“It is not much, but I am losing a good deal of blood.”

“The brutes—the unreasoning brutes!” muttered the captain. As he knotted the linen into a rough tourniquet the other asked:

“Shall I report to you when the first boat gets away, sir?”

“No need. I shall see what happens. When she is clear I shall bring the ladies to you.”

Pride of race helped these men to talk as collectedly as if the ship were laid alongside a Thames wharf. They knew not the instant the Kansas might lift again and turn turtle, yet they did not dream of deviating a hair’s breadth from their duties. The second officer went aft to carry out the captain’s instructions. Courtenay followed a little way, passing to leeward of the chart-house, until he reached his own quarters. There was no door on that side, but light streamed through a couple of large port-holes across which the curtains had not been drawn. He looked in. Elsie was leaning against the table to balance herself on the sloping deck. She held Joey in her arms. She seemed to be talking to the dog, who answered in his own way, by trying to lick her face. The glass was so blurred that Courtenay could not see that she was crying.

“Better wait,” he muttered, and turned his gaze seaward again. Yes, there could be no doubt that the almost unbroken swell within half a cable’s length of the ship promised a possibility of escape. There was no telling what dangers lay beyond. To his reckoning, the nearest land was twenty miles distant, but the shoal water might extend all the way, and, with a falling wind, waves once disintegrated would not regain any considerable size. It was a throw of the dice for life, but it must be taken. He indulged in a momentary thought as to his own course. Would he leave the ship in the last boat? Yes, if every wounded man on board were taken off first; and how could he entertain even a shred of hope that his cowardly crew would preserve such discipline to the end as to permit of that being done?

The answer to his mute question came sooner than he expected. He had been standing there alone about five minutes, intently watching the set of the sea, so as to determine the best time for lowering a boat, when, amid the sustained shriek of the wind and the lashing of the spray, he heard sounds which told him that the forward port life-boat was being swung outward on the davits. The hurricane deck was a mass of confused figures. The two boats to starboard, a life-boat and the jolly-boat, had been carried across the deck in readiness to take the places of the port life-boats. A landsman might think that medley reigned supreme; but it was not so. Sailor-like work was proceeding with the utmost speed and system, when an accident happened. For some reason never ascertained, though it was believed that the men in the leading boat were too anxious to clear the falls and failed to take the proper precautions, the heavy craft pitched stern foremost into the sea. She sank like a stone, and with her went a number of Chileans; their despairing yells, coming up from the churning froth, seemed to be a signal for the demoniac passions latent in the crew to burst forth again, this time in a consuming blaze that would not be stayed. Each man fought blindly for himself, heedless now of all restrictions. The knowledge of this latest disaster spread with amazing rapidity. Up from the saloon came a rush of stewards and others. Overborne in the panic-stricken flight, Gray, Tollemache, Christobal, the French Count and the head steward, not knowing what new catastrophe threatened, brought Mr. Somerville and the almost inanimate women with them, leaving to their fate those who, like Boyle, were unable to move. Some of the mob rushed up the bridge companion; others made for the after ladders used only by sailors; others, again, swung themselves to the spar deck by the rails and awning standards. Even before Courtenay could reach the scene, both the second and third officers were stabbed, this time mortally. He saw one of the infuriated mutineers heave the third officer’s body overboard—a final quittance for some injury previously received.
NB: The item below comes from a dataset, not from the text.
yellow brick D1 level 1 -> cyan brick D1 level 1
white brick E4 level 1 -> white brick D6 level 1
He emptied his revolver into the tumbling mass of men, but he was swept aside by the fresh gang from the saloon, and perhaps owed his escape from instant death by falling on the slippery deck. He was up again, shouting, entreating, striking right and left, but he felt bitterly that his efforts now were of no avail, and he bethought him that there was only one resource left. These frenzied wretches would destroy themselves and all others—so, if he would save even a few of the lives entrusted to his care, at least one of the boats must be protected. The struggle was fiercest for the possession of the two life-boats. By a determined effort the jolly-boat might be secured.
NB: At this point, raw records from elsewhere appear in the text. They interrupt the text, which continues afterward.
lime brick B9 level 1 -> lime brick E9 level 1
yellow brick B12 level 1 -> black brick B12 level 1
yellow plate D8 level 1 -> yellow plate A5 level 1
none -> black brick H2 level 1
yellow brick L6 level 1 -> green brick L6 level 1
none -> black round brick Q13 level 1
So he ran to obtain help from the few he could trust, from the tiny company of white men he had left in the saloon; he met them, a forlorn procession, coming up to the bridge. The all-powerful instinct of self-preservation, aided, no doubt, by the stinging, drenching showers of spray, had gone far towards reanimating Isobel and her maid, while Mrs. Somerville, a woman advanced in years, was able to walk, though benumbed with the sudden cold. Courtenay unlocked the door of his cabin. Elsie, her face pale and tear-stained, but outwardly composed, was yet standing near the table, and the dog sprang from her arms the moment his master appeared.

“Thank God!” she said, all of a flutter now that the solitary waiting for a death which came not was ended. “I feared I should never see you again. Is the ship lost?”